Selon les résultats définitifs des élections législatives publiés, ce mercredi, par la commission électorale israélienne​, le Likoud, le parti de Benjamin Netanyahou, obtient un siège de plus, sans pour autant offrir un nouvel horizon à Israël dans l’impasse politique.

Le Likoud de droite obtient 32 sièges de députés à la Knesset, le Parlement israélien, et le parti « Bleu blanc » du centriste Benny Gantz, lui, récolte 33 sièges. Mais avec le jeu des alliances, ni Benjamin Netanyahou, qui réunit 55 soutiens ou Benny Gantz qui a rassemblé 54 députés, n’est en mesure de former un gouvernement, la majorité absolue étant fixée à 61 sièges.

Le président reçoit Benjamin Netanyahou et Benny Gantz

Le président israélien, Reuven Rivlin, qui a une semaine pour désigner celui qui sera en charge de former une coalition, cherche à convaincre Benjamin Netanyahou et Benny Gantz de se mettre d’accord pour créer un gouvernement d’unité.

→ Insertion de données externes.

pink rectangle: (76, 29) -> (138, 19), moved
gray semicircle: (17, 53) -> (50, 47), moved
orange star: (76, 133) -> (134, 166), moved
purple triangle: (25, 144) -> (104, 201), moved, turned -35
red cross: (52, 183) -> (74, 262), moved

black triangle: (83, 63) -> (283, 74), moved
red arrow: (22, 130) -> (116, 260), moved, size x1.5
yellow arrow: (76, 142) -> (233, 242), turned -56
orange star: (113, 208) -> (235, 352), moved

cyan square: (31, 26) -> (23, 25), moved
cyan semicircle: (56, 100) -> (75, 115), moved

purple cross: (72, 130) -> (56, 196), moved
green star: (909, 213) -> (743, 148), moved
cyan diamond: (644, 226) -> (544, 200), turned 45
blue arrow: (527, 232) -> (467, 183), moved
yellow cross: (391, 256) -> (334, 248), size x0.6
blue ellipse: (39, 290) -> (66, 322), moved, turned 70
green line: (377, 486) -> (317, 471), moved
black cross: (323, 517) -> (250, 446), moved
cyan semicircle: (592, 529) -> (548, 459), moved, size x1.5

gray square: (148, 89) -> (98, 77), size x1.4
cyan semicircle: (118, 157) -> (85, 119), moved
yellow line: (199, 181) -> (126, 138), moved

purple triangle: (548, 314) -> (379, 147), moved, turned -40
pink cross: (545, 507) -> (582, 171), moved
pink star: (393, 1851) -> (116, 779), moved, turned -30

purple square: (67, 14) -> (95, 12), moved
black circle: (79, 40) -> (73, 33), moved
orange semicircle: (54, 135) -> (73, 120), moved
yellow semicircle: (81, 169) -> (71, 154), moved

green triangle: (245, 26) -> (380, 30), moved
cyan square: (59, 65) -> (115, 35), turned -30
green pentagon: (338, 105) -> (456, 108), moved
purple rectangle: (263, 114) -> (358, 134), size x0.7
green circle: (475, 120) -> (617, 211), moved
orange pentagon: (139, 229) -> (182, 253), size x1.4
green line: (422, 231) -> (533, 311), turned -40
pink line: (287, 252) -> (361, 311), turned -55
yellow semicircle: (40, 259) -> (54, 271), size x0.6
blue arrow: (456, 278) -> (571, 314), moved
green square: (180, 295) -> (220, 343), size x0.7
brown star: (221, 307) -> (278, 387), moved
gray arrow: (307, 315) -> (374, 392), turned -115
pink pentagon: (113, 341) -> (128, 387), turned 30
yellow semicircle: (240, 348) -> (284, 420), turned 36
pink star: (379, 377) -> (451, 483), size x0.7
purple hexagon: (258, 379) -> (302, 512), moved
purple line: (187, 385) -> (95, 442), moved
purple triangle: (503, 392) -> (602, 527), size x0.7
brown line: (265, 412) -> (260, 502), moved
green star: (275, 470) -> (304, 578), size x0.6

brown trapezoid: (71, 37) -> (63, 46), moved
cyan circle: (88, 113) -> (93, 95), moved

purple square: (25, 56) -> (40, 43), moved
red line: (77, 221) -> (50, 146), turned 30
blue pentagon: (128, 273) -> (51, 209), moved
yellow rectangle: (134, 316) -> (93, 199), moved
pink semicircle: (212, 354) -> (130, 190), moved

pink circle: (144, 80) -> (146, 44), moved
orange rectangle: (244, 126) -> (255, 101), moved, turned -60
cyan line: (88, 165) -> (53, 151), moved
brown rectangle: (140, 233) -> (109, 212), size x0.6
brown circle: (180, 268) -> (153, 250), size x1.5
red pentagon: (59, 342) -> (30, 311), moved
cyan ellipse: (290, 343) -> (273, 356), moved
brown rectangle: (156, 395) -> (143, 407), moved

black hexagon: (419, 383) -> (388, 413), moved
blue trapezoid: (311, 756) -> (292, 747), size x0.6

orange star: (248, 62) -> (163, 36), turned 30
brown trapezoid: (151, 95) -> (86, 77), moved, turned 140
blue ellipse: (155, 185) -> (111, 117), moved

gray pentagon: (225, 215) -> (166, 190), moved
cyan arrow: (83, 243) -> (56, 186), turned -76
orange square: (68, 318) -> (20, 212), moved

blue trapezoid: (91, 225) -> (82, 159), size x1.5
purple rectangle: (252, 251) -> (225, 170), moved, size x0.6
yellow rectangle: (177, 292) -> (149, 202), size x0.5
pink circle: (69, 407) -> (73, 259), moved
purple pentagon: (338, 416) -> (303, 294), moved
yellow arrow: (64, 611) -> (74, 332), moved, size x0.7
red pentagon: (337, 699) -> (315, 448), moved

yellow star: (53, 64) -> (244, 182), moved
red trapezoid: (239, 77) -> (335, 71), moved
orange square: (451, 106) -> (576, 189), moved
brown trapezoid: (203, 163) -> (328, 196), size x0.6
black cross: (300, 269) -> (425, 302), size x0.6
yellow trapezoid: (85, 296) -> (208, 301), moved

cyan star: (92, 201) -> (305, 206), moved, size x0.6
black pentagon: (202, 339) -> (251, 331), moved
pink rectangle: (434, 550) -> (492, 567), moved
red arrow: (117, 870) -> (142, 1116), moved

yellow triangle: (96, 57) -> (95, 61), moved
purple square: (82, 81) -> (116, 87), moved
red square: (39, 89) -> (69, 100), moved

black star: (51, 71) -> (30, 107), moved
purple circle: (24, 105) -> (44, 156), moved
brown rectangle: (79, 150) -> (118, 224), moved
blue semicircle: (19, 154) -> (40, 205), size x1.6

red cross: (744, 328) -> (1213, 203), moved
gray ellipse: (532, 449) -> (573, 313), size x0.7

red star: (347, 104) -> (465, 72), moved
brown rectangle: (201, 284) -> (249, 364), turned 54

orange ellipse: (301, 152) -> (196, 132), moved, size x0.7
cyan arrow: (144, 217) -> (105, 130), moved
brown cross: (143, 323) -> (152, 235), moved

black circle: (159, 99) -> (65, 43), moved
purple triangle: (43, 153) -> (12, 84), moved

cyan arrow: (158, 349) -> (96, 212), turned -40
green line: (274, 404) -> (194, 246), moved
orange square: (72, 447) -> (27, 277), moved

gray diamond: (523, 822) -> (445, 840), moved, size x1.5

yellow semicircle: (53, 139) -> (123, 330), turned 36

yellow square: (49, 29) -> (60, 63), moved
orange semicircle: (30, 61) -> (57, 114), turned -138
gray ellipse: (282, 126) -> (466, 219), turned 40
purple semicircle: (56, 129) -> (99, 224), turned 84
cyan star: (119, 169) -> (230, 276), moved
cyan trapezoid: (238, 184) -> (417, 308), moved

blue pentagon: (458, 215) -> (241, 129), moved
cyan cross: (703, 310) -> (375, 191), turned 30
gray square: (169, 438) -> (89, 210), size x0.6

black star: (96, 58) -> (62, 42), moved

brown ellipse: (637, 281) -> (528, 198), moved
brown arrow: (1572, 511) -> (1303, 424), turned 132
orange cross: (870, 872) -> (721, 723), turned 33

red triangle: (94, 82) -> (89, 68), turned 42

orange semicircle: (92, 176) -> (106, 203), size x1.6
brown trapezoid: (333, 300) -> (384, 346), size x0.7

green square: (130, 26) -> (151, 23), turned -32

Il doit notamment les recevoir mercredi soir, après les avoir convoqués lundi à une réunion commune.

Le Likoud a remporté son siège supplémentaire alors que le parti ultra-orthodoxe ashkénaze (« Judaïsme unifié de la Torah ») a perdu un député, avec désormais sept sièges à la Knesset. Avec 13 députés, la « Liste unie » qui regroupe les partis arabes et communistes devient la troisième force politique du pays.

Benjamin Netanyahou soupçonné de « corruption », de « fraude » et d'« abus de confiance »

Benjamin Netanyahou, le plus pérenne des Premiers ministres israéliens avec 13 années au pouvoir dont les dix dernières sans discontinuer, doit être entendu début octobre pour répondre d’accusations de « corruption », « fraude » et « abus de confiance » dans trois affaires.

Un Premier ministre, s’il est mis en examen, n’est pas tenu de démissionner tant qu’il n’a pas été condamné et que toutes les voies de recours ont été épuisées.